AIM OF THE TASK » For this exercise, copy all the data exactly and include none of the pictures.

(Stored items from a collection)
*** Begin section ***

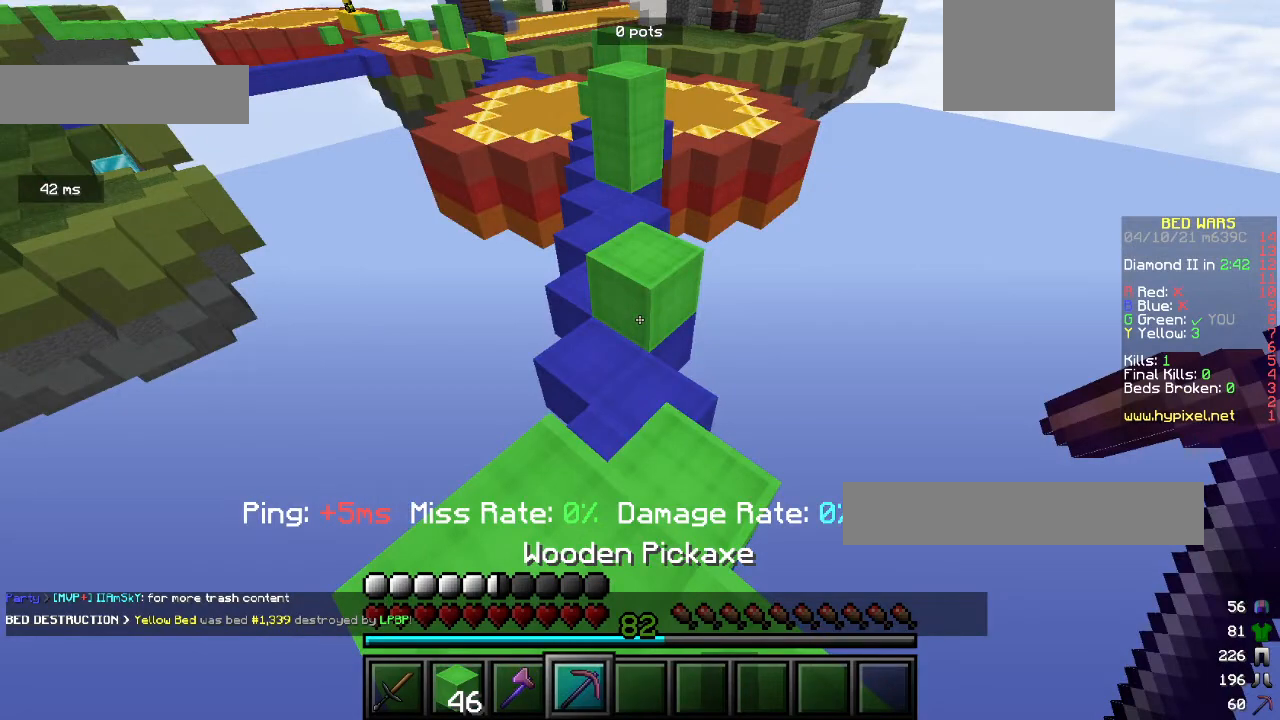
{"keys": ["w"], "mouse": [], "events": []}
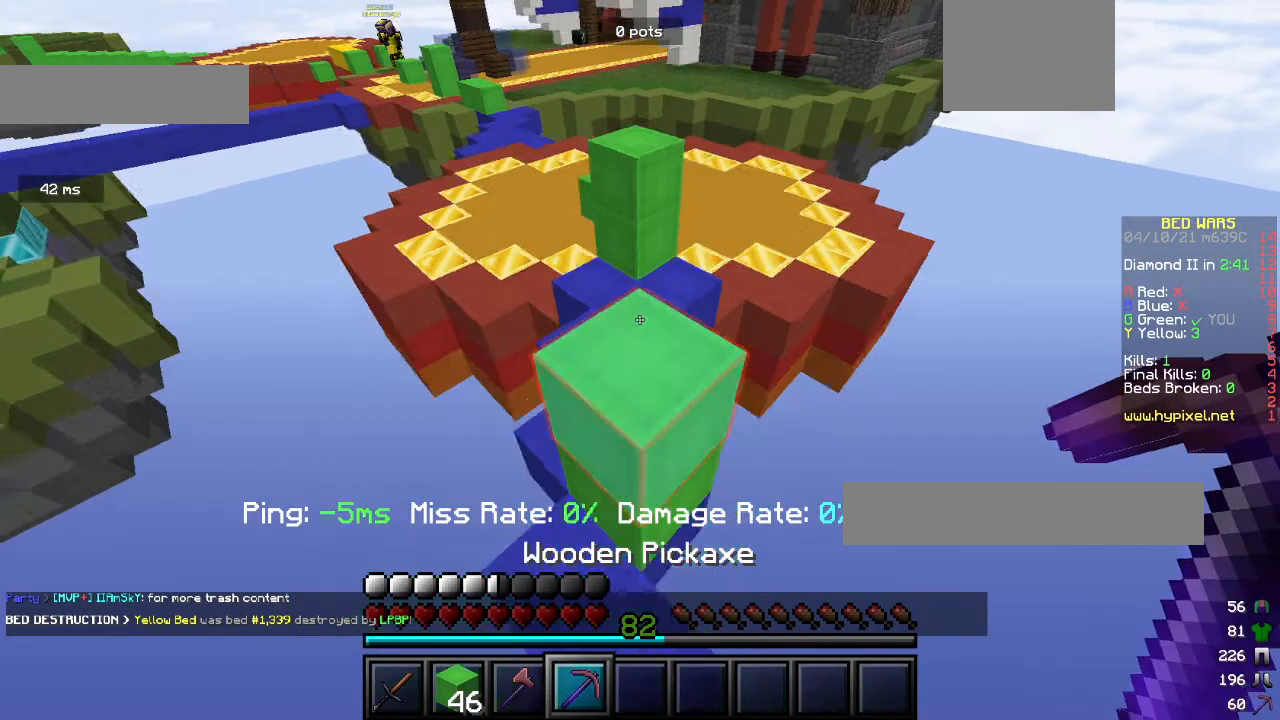
{"keys": ["w"], "mouse": [], "events": []}
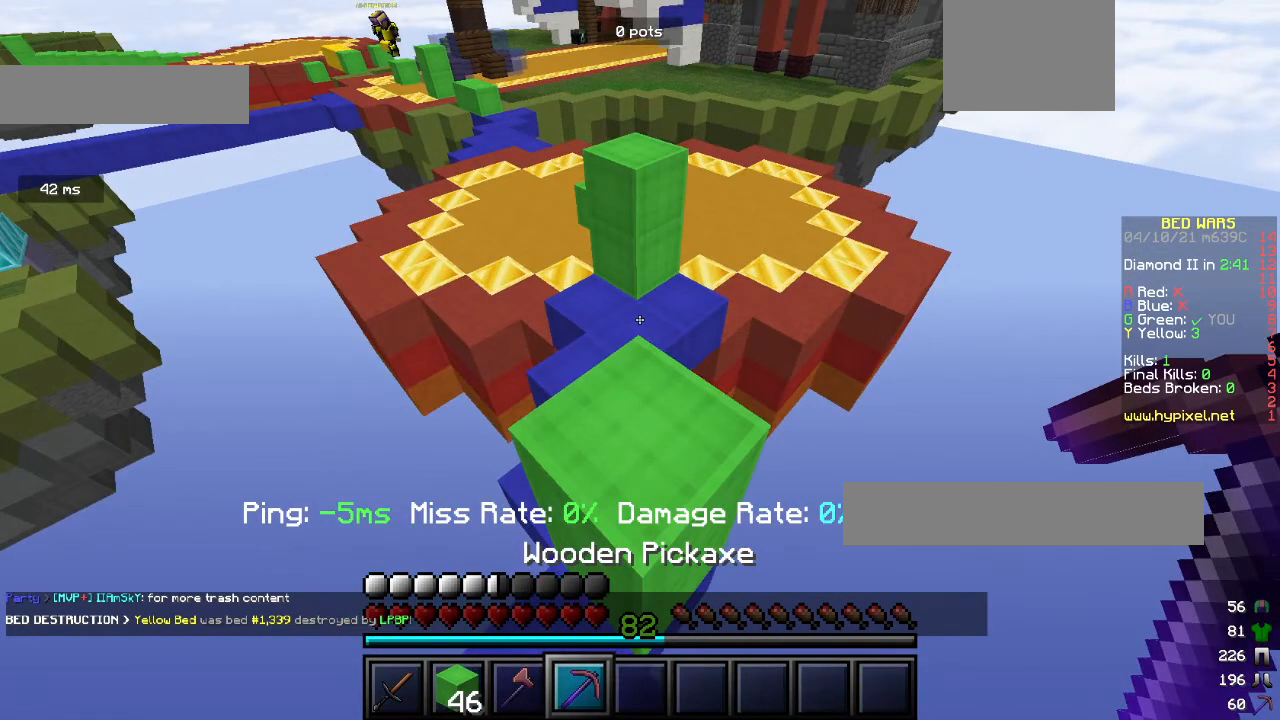
{"keys": ["w"], "mouse": [], "events": []}
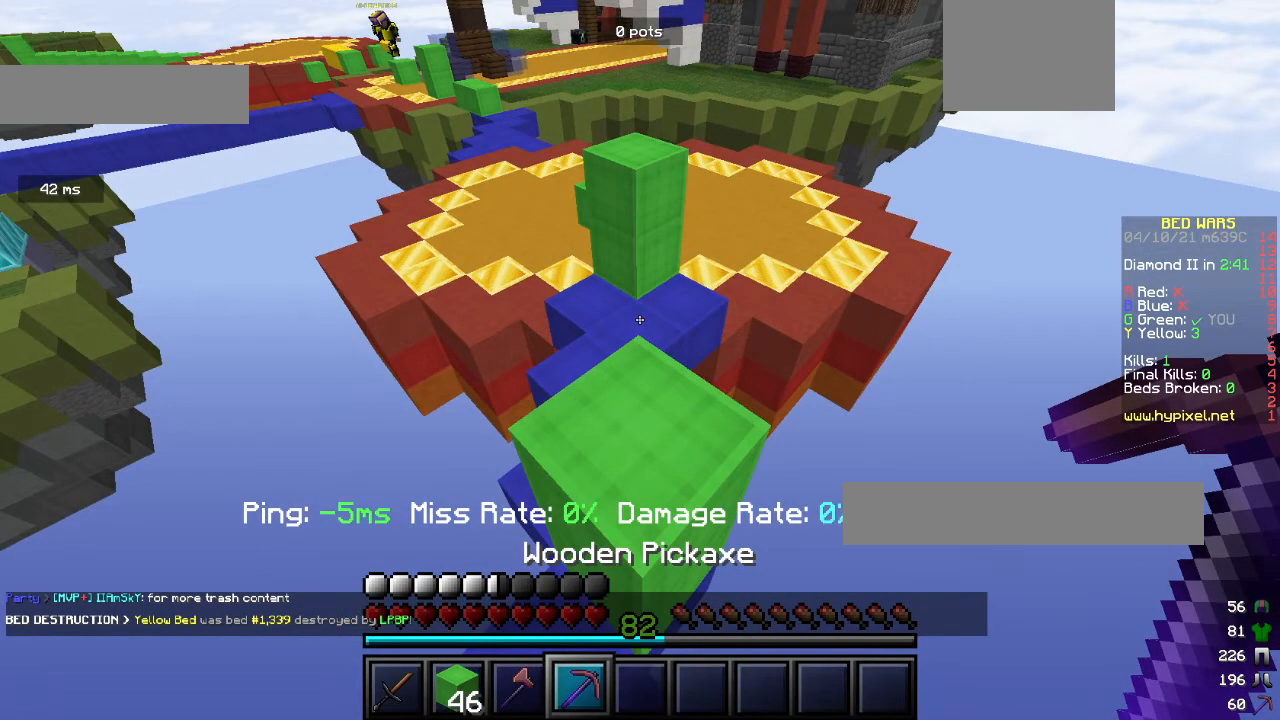
{"keys": ["w"], "mouse": [], "events": []}
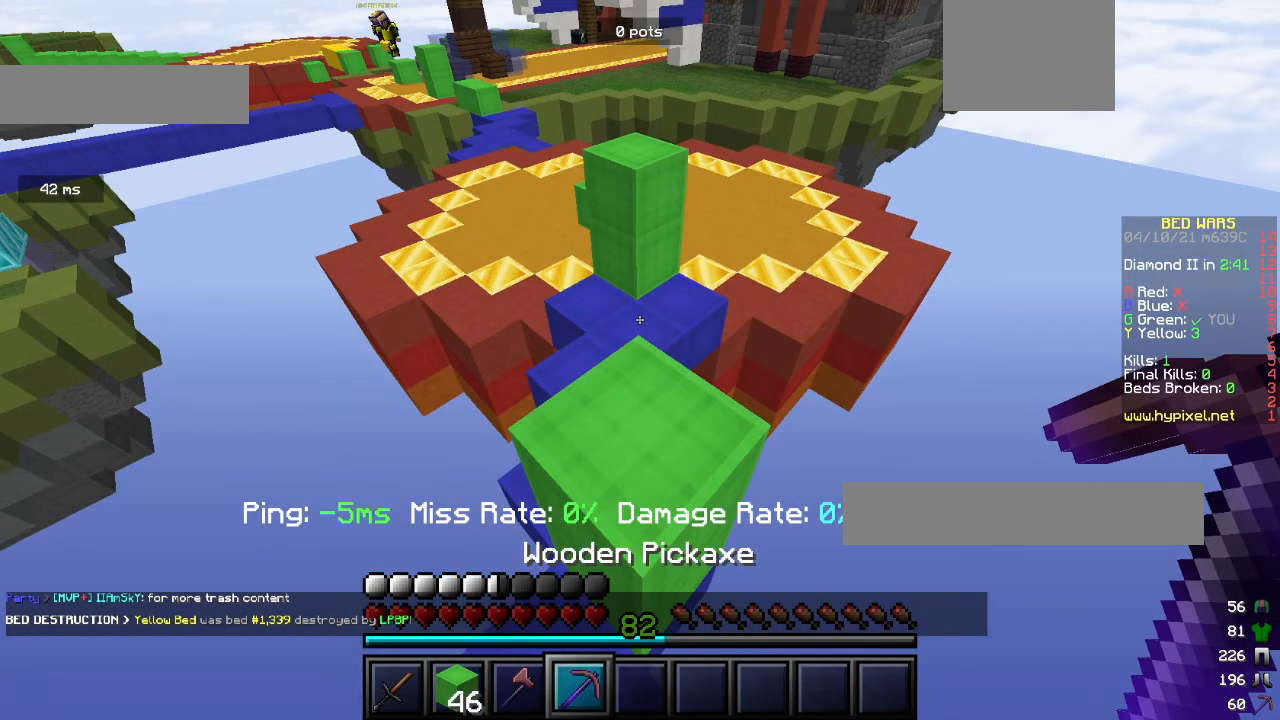
{"keys": ["w"], "mouse": [], "events": []}
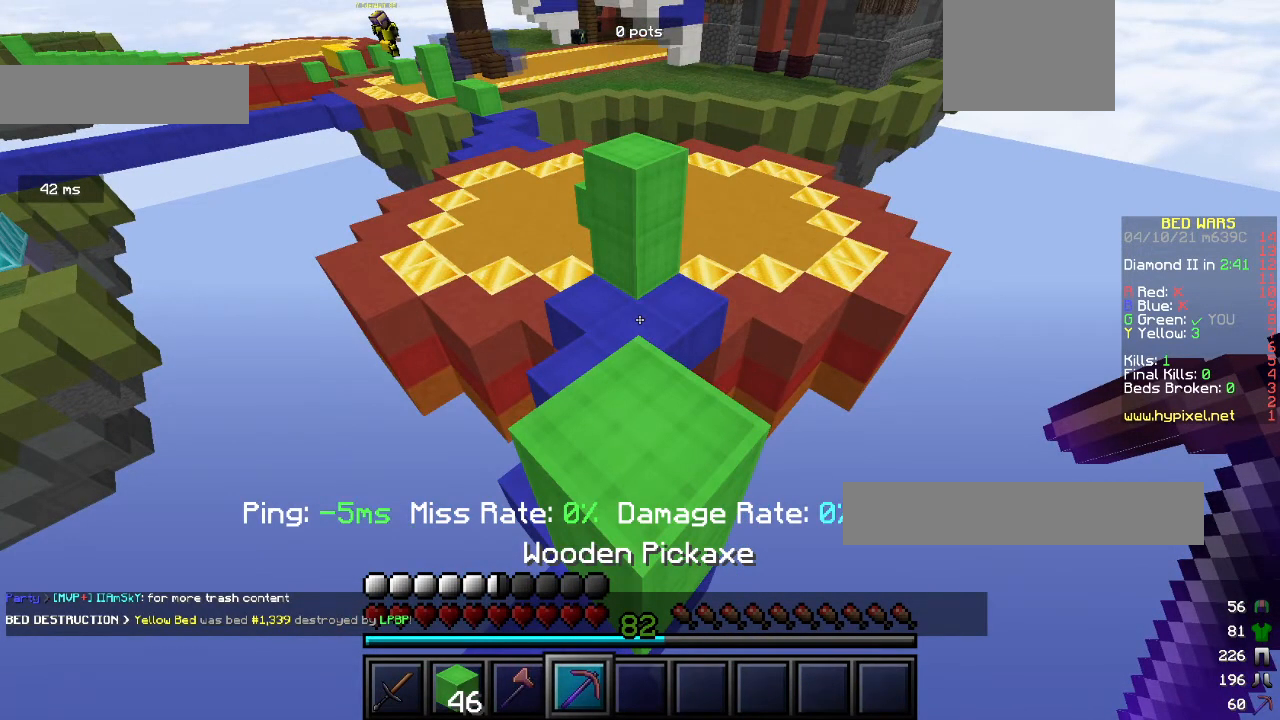
{"keys": ["w"], "mouse": [], "events": []}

*** End section ***

SOLUTION TO THE EXERCISE »
{"keys": ["w"], "mouse": [], "events": []}
{"keys": ["w"], "mouse": [], "events": []}
{"keys": ["w"], "mouse": [], "events": []}
{"keys": ["w"], "mouse": [], "events": []}
{"keys": ["w"], "mouse": [], "events": []}
{"keys": ["w"], "mouse": [], "events": []}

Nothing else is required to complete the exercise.